Stany Zjednoczone dysponują zasobami, które pozwalają im nadal reagować na kwestie związane z bezpieczeństwem w Jemenie, mimo wycofania z tego kraju amerykańskich żołnierzy - oświadczył w poniedziałek Biały Dom.
- USA w dalszym ciągu dysponują środkami i zasobami w regionie, dzięki którym będziemy nadal tam, gdzie to konieczne, wywierać znaczący nacisk na cele ekstremistów - podkreślił rzecznik Josh Earnest.
Powiedział, że na razie nie ma ustalonego terminu powrotu amerykańskiego personelu i sił wojskowych do Jemenu, ale Waszyngton w dalszym ciągu koordynuje działania w sferze bezpieczeństwa z rządem jemeńskiego prezydenta Abd ar-Raba Mansura al-Hadiego.
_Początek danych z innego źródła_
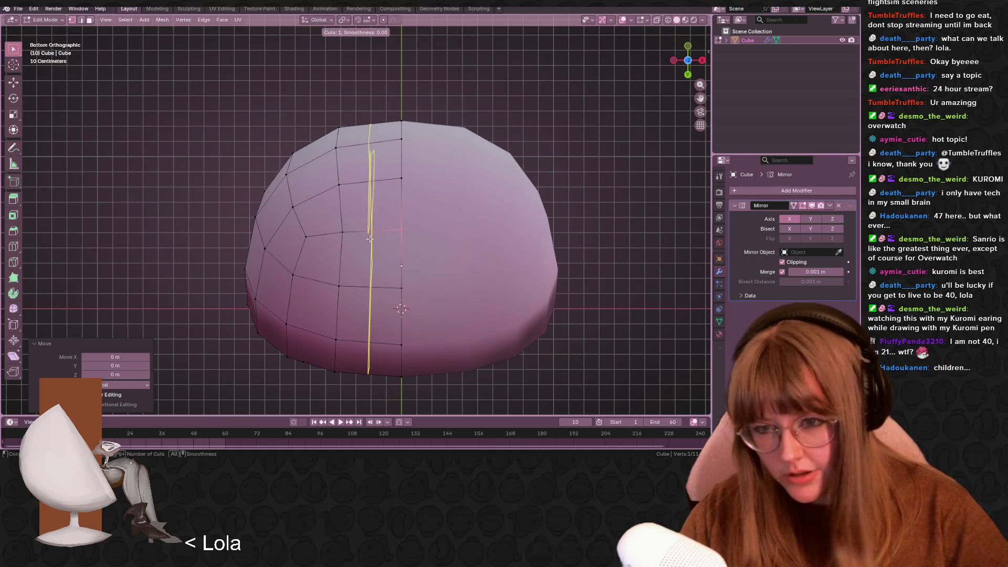
pyautogui.click(370, 239)
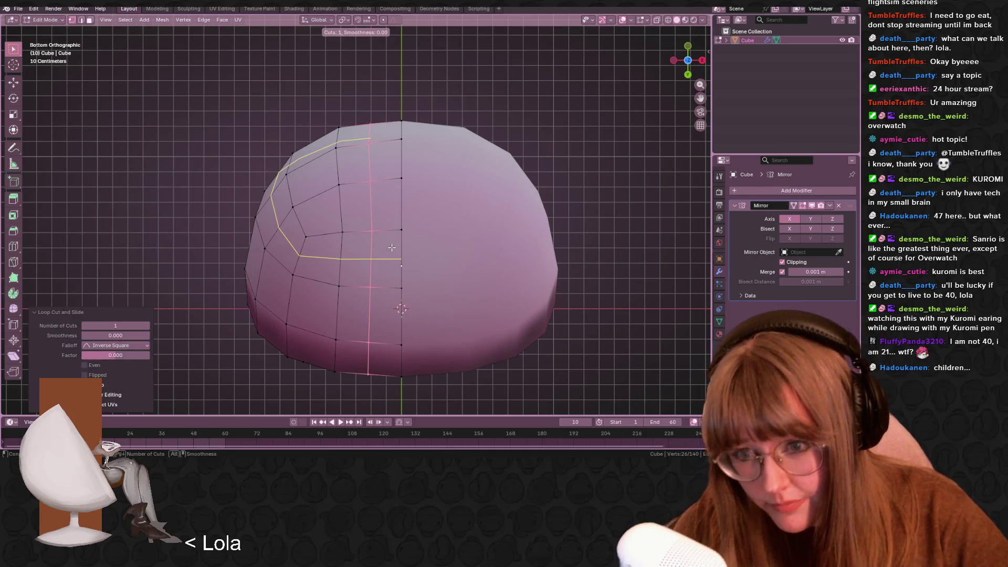
pyautogui.rightClick(391, 246)
# Add a second edge loop across the underside and select a vertex on it
pyautogui.scroll(-2, 438, 232)
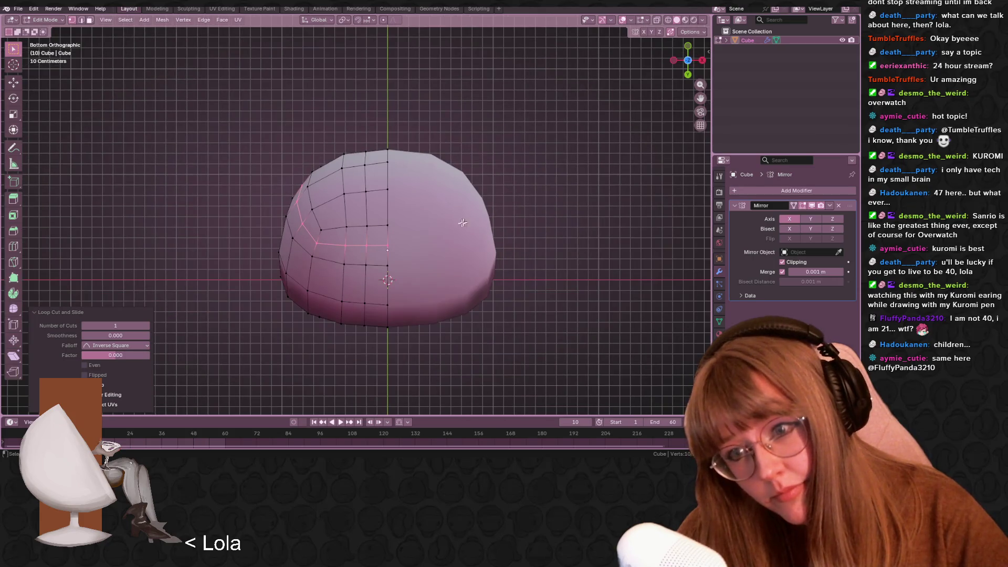
pyautogui.press('g')
pyautogui.press('g')
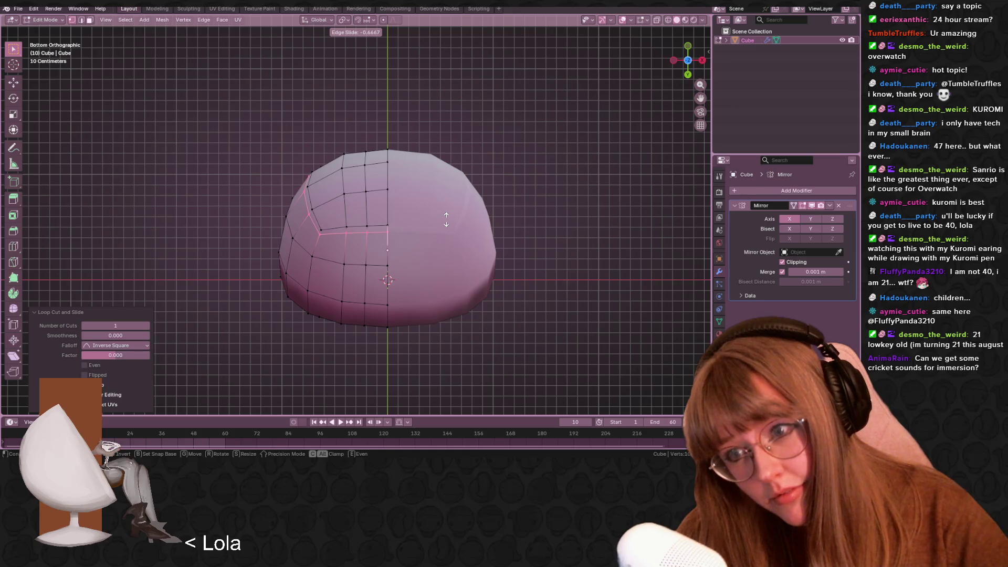
pyautogui.rightClick(446, 220)
pyautogui.press('ctrl+r')
pyautogui.click(374, 245)
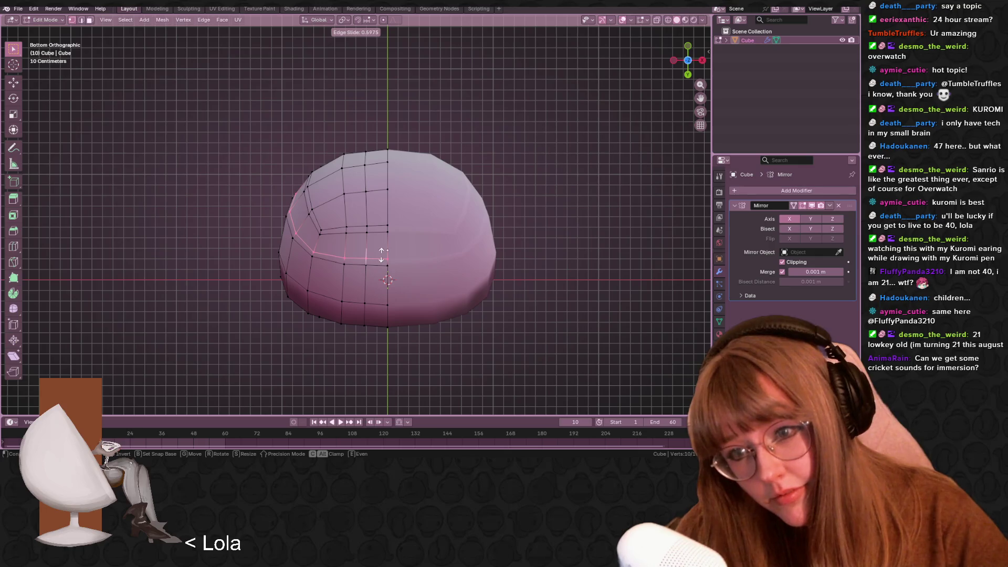
pyautogui.click(370, 257)
pyautogui.click(366, 258)
pyautogui.scroll(3, 402, 236)
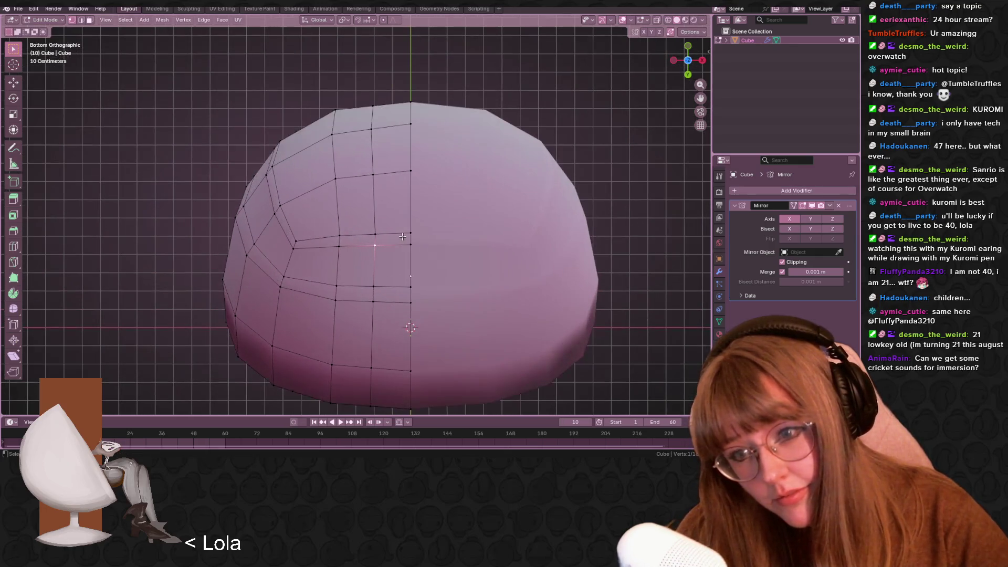
pyautogui.keyDown('shift'); pyautogui.moveTo(402, 237); pyautogui.dragTo(406, 217, button='middle'); pyautogui.keyUp('shift')
# Vertex-slide and nudge the first seat-outline vertices into place
pyautogui.press('shift+v')
pyautogui.click(387, 248)
pyautogui.click(377, 267)
pyautogui.press('shift+v')
pyautogui.click(377, 253)
pyautogui.click(412, 266)
pyautogui.click(377, 255)
pyautogui.press('g')
pyautogui.click(380, 263)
Władze w Waszyngtonie potwierdziły w sobotę, że w związku z pogarszającą się sytuacją w Jemenie wycofują z tamtejszej bazy lotniczej Al-Anad ostatnich 100 żołnierzy amerykańskich sił specjalnych, uczestniczących w operacjach przeciw Al-Kaidzie i sprzymierzonym z nią ugrupowaniom terrorystycznym.
Walki w Jemenie
W Jemenie trwa walka o władzę między Hadim a kontrolującym stolicę państwa Sanę szyickim ugrupowaniem Huti, które jest sprzymierzone z poprzednim prezydentem, Alim Abd Allahem Salahem, pozbawionym władzy w 2011 r. na skutek społecznej rewolty.
Jemen boryka się też z dżihadystami, którzy często atakują siły bezpieczeństwa oraz szyitów. W piątek w trzech samobójczych zamachach bombowych na dwa meczety w Sanie zginęły co najmniej 154 osoby, a kilkaset zostało rannych. Do ataków przyznało się Państwo Islamskie w Jemenie, które zagroziło kolejnymi atakami na Huti.